Pan fried Mackerel on Grilled Aubergine with Tahini-Sumac dressing
I’m of Welsh origin, but for some reason I have a real affinity for middle-eastern flavours. I drizzle tahini paste on just about everything, in fact I have to stop myself from buying it regularly to give my taste buds (and stomach) a break. So when I saw that in order to win a culinary taste tour of Lebanon I had to blog a Lebanese pantry inspired dish I just had to enter the competition. I can only imagine how culturally interesting and different life in Lebanon is from life here in London and would love to explore the country as well as taste all that yummy food I love.
Here’s my take on a a very simple aubergine salad dish, topped with a crispy pan-fried mackerel fillet. I have taken four staple ingredients from a Lebanese pantry – sumac, tahini, fresh mint and pine nuts.

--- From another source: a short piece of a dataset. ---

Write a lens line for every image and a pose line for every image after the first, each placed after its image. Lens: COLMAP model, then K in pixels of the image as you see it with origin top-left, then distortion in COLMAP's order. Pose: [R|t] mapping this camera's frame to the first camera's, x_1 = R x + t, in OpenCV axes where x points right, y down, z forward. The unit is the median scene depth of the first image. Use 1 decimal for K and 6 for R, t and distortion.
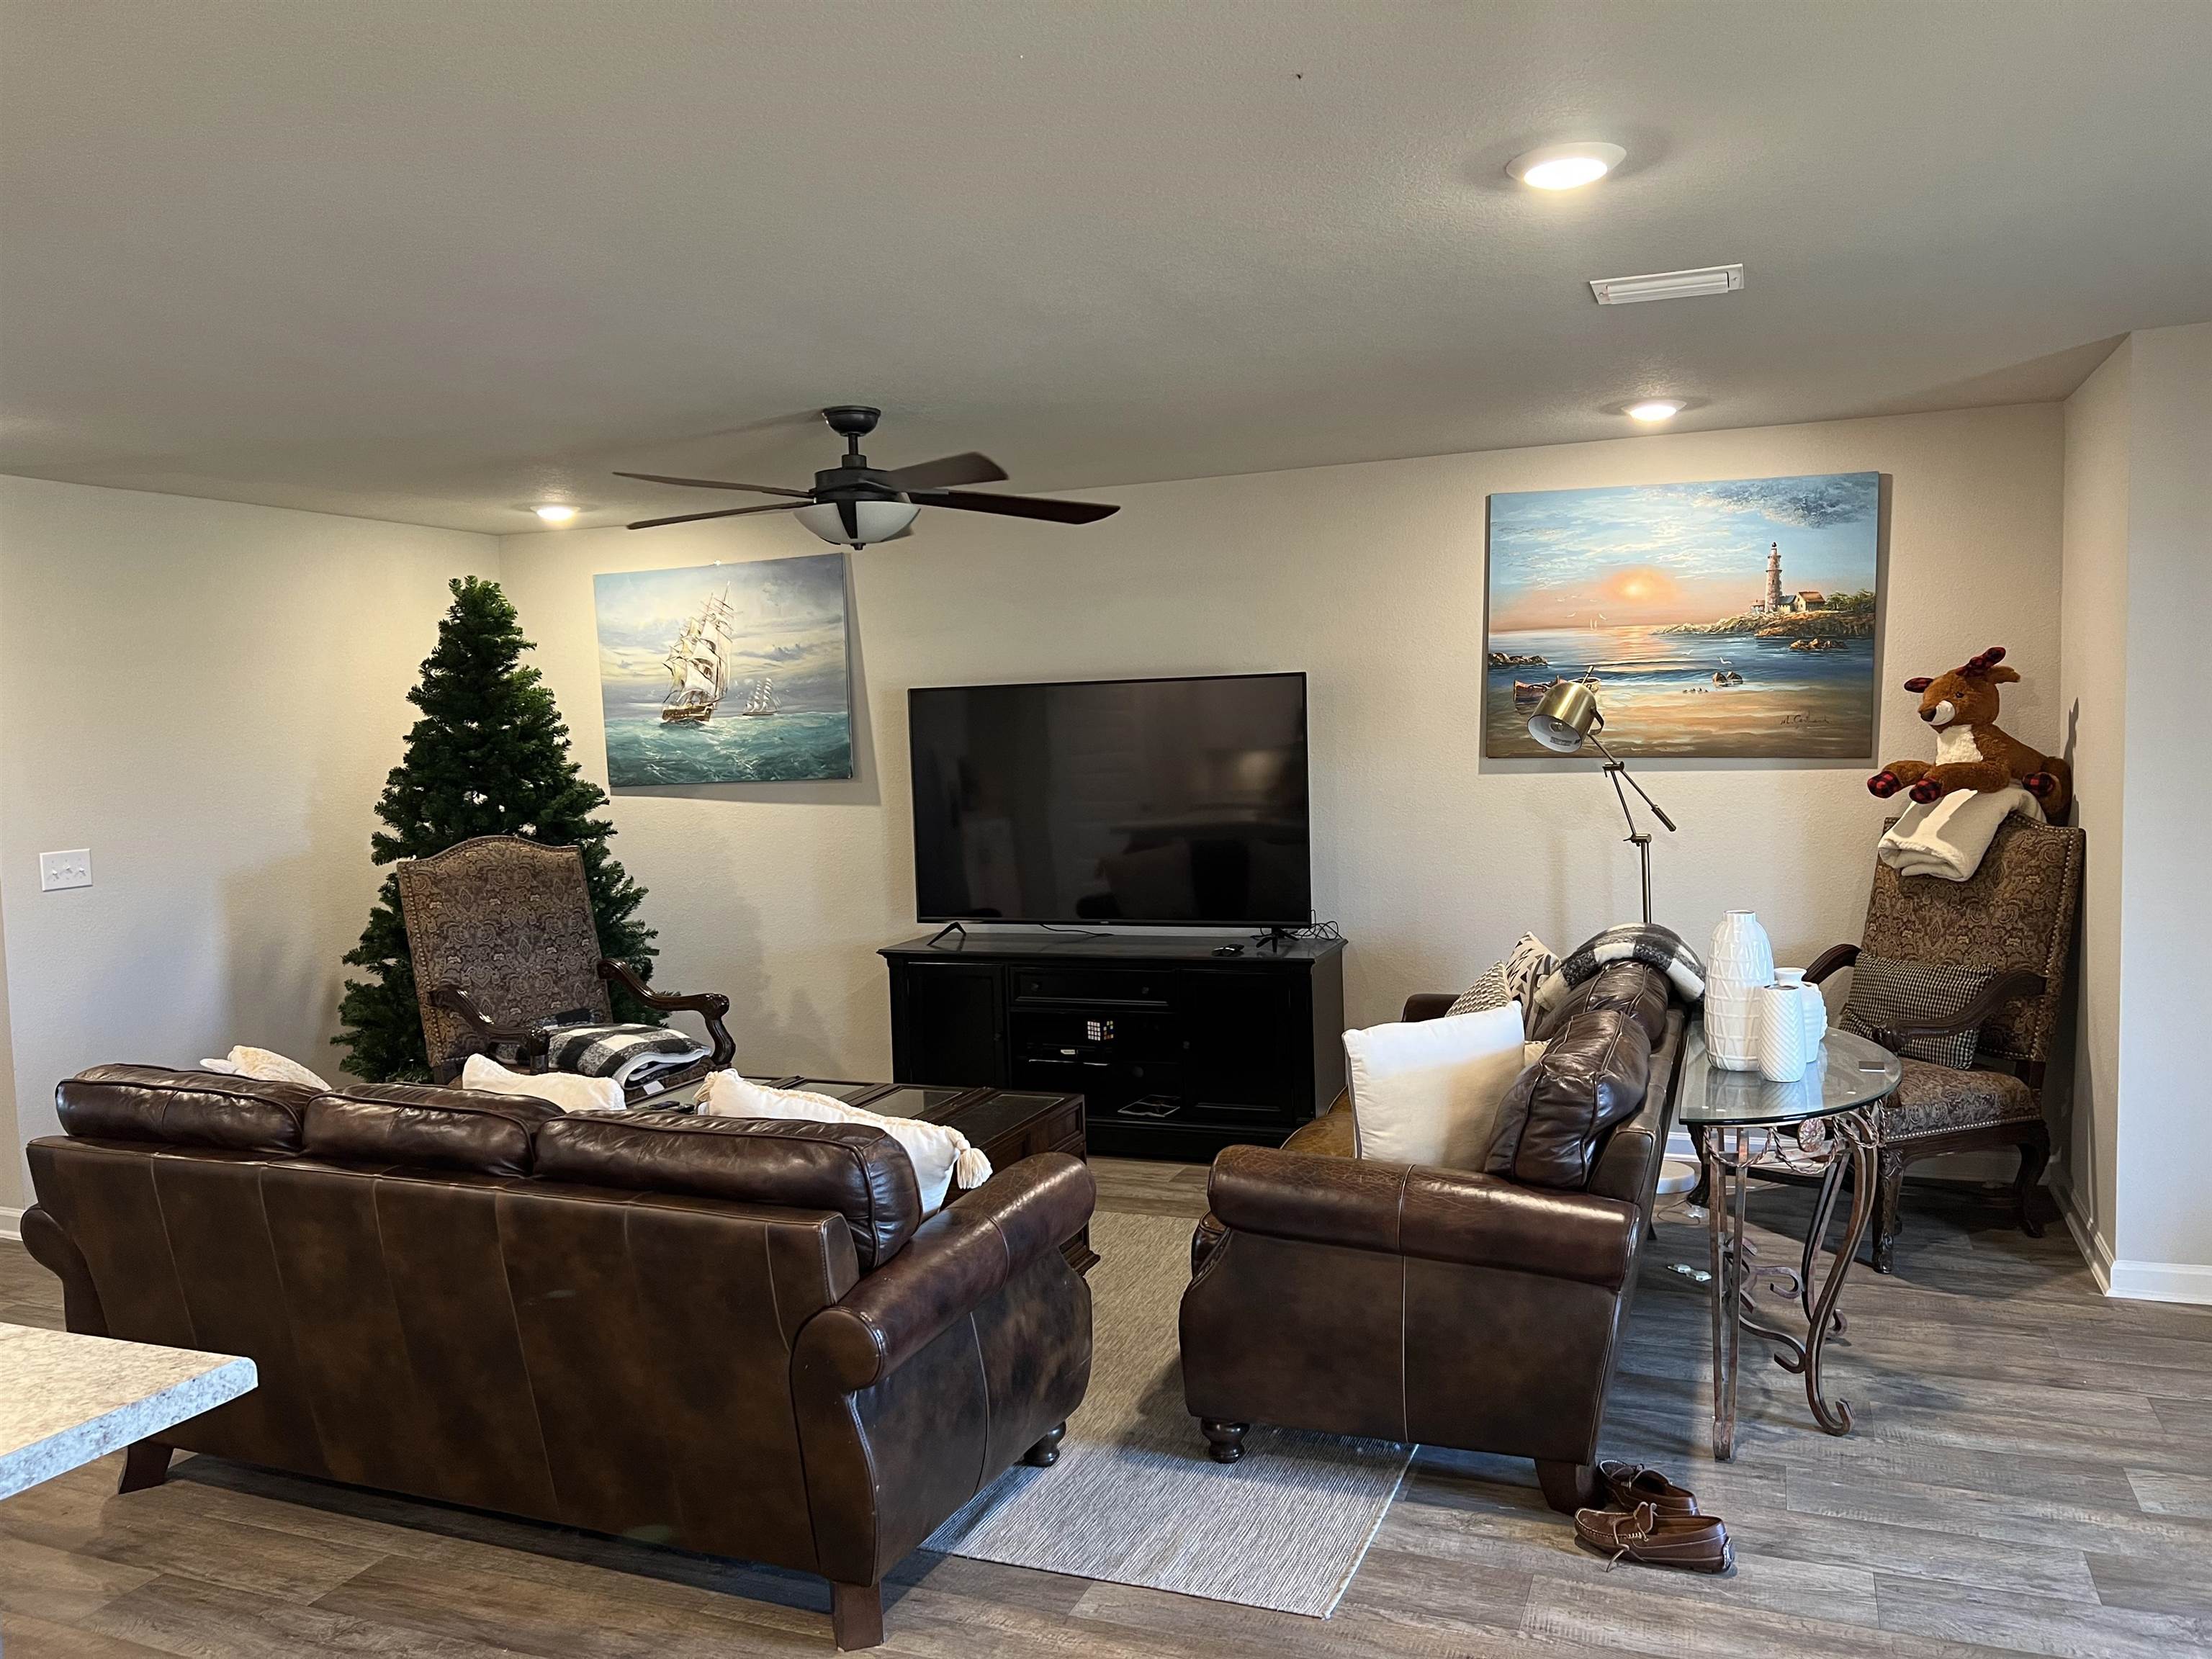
lens RADIAL K [[1662.8, 0, 1113.7], [0, 1662.8, 824.1], [0, 0, 1]] dist [0.024072, -0.031146]
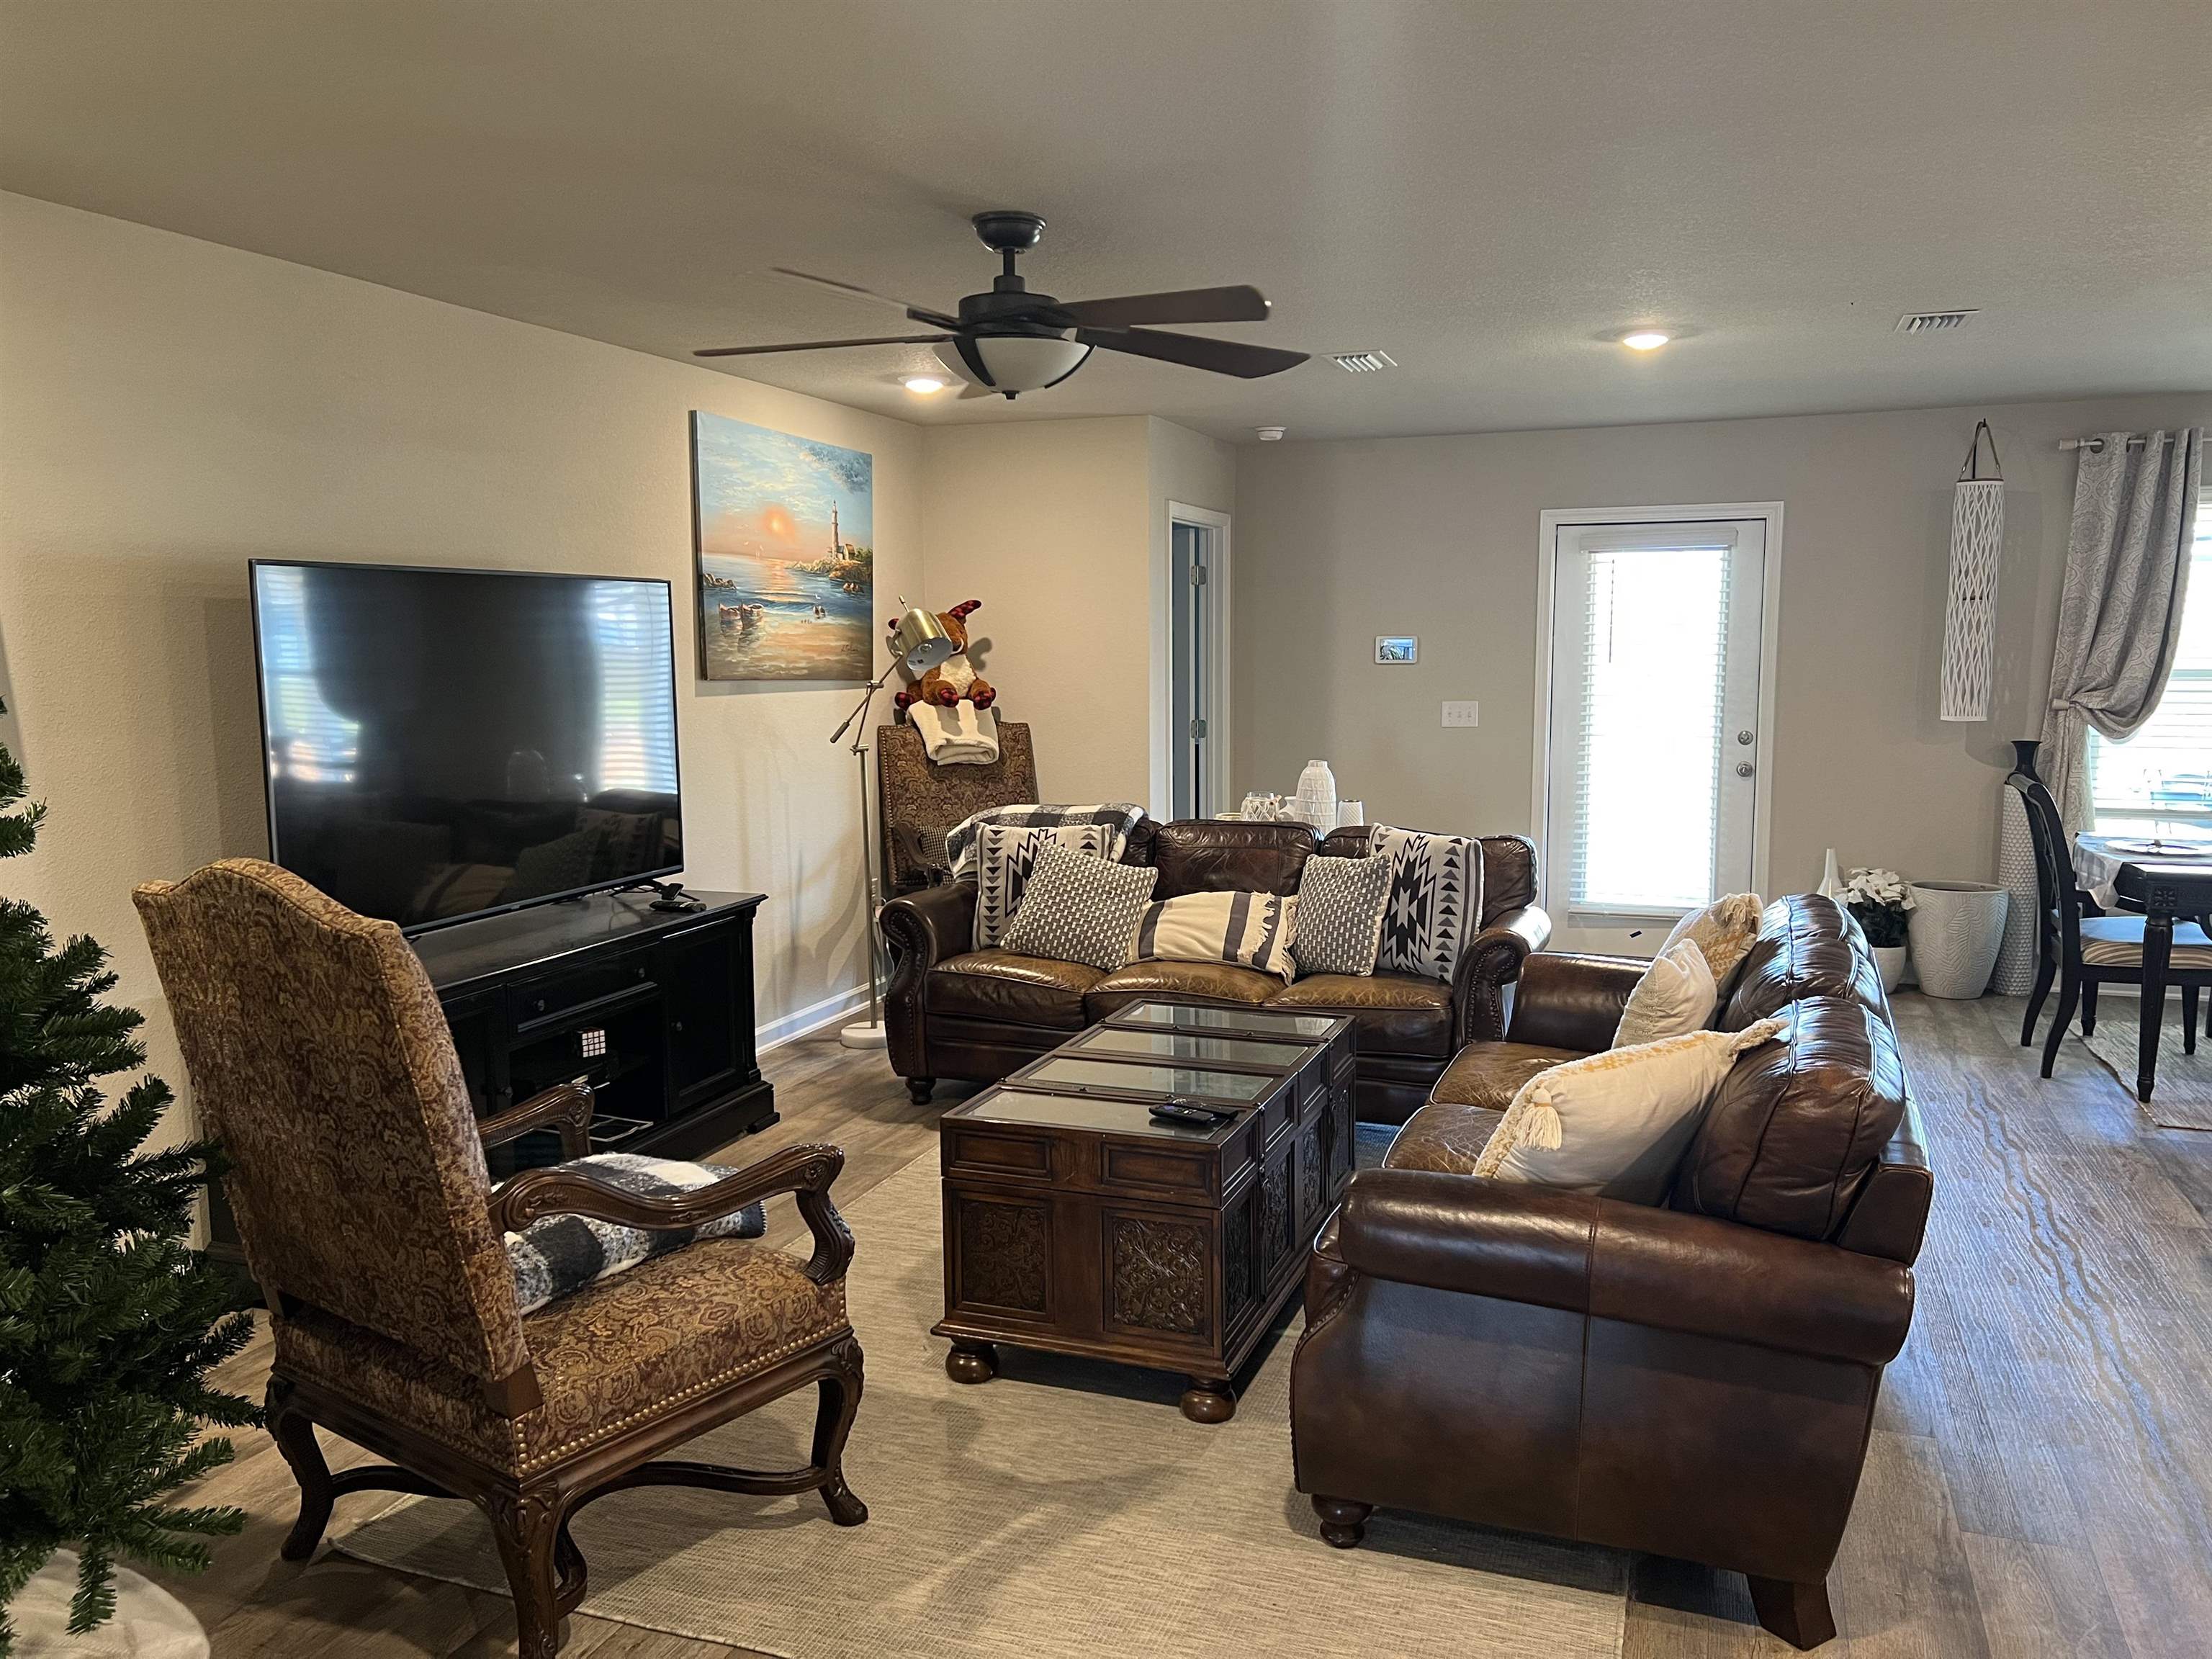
lens RADIAL K [[1662.8, 0, 1112.5], [0, 1662.8, 838.6], [0, 0, 1]] dist [0.024072, -0.031146]
pose [[-0.032997, -0.090829, 0.995320, -0.822729], [0.061546, 0.993787, 0.092730, -0.024853], [-0.997559, 0.064317, -0.027202, 0.841773]]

This was the first time I have used sumac in a recipe on the blog, and since discovering it just few weeks ago I have been avidly flavouring lots of my dishes with it. Sumac spice is a derived from the dried-berries of the sumac bush, and is deep red in colour. It is a often paired with lemon and and adds a citrus-y tang, which goes fantastically well with meat and fish. I am particularly loving dusting it on top of scrambled eggs for breakfast – it gives a really tasty, pretty and interesting tang to a simple dish.
I served my aubergine topped with mackerel for 1 as a paleo main dish, however you could serve the aubergines alone as a side dish for 2, along with something else – depending on how hungry you are of course…
Ingredients (serves 1)
- 1 medium sized aubergine, sliced into pieces the thickness of a £1 coin
- Tablespoon of pine nuts
- 2 tablespoons of Tahini paste
- 1 tablespoon of Argan oil (or olive oil will do)
- 2 tablespoons of warm water
- ½ tablespoon of lemon juice
- 1 clove of garlic, minced
- Tsp Sumac
- Pinch good quality salt
- 1 mackerel filleted
- Fresh mint to scatter
- Heat some olive oil on a griddle pan, and cook the aubergine slices until they are browned on both sides. This should typically take around 10-15 minutes in total.
- In a separate pan lightly toast the pine nuts and set aside.
- Whilst the aubergine is cooking, make up the dressing. Whisk together the tahini paste with the Argan oil, warm water, lemon juice, garlic and sumac. Depending on the brand of tahini paste you may need to add more or use less water to get the consistency you desire. Set aside.
- When the auberinge is all done, layer on a plate an in the pic below, drizzle over the dressing & scatter with the pine nuts. If you’re happy to eat the salad cold this could be done way in advance. Don’t put the mint on until you are ready to eat though.
- When you’re ready to eat, take a large frying pan, and heat a little oil in the pan, till its sizzling hot (top tip: the hotter the pan the less it will stick, which is helpful to know if you are not using flour as an anti-sticking agent to dust the fillets). Put the mackerel skin side down into the hot pan – you may need keep it flat with a fish slice, and cook for 3 minutes or until the skin is crispy, flip over and cook for another few minutes until the fish is done.
- Place the mackerel on top of the aubergines and scatter the fresh mint on top.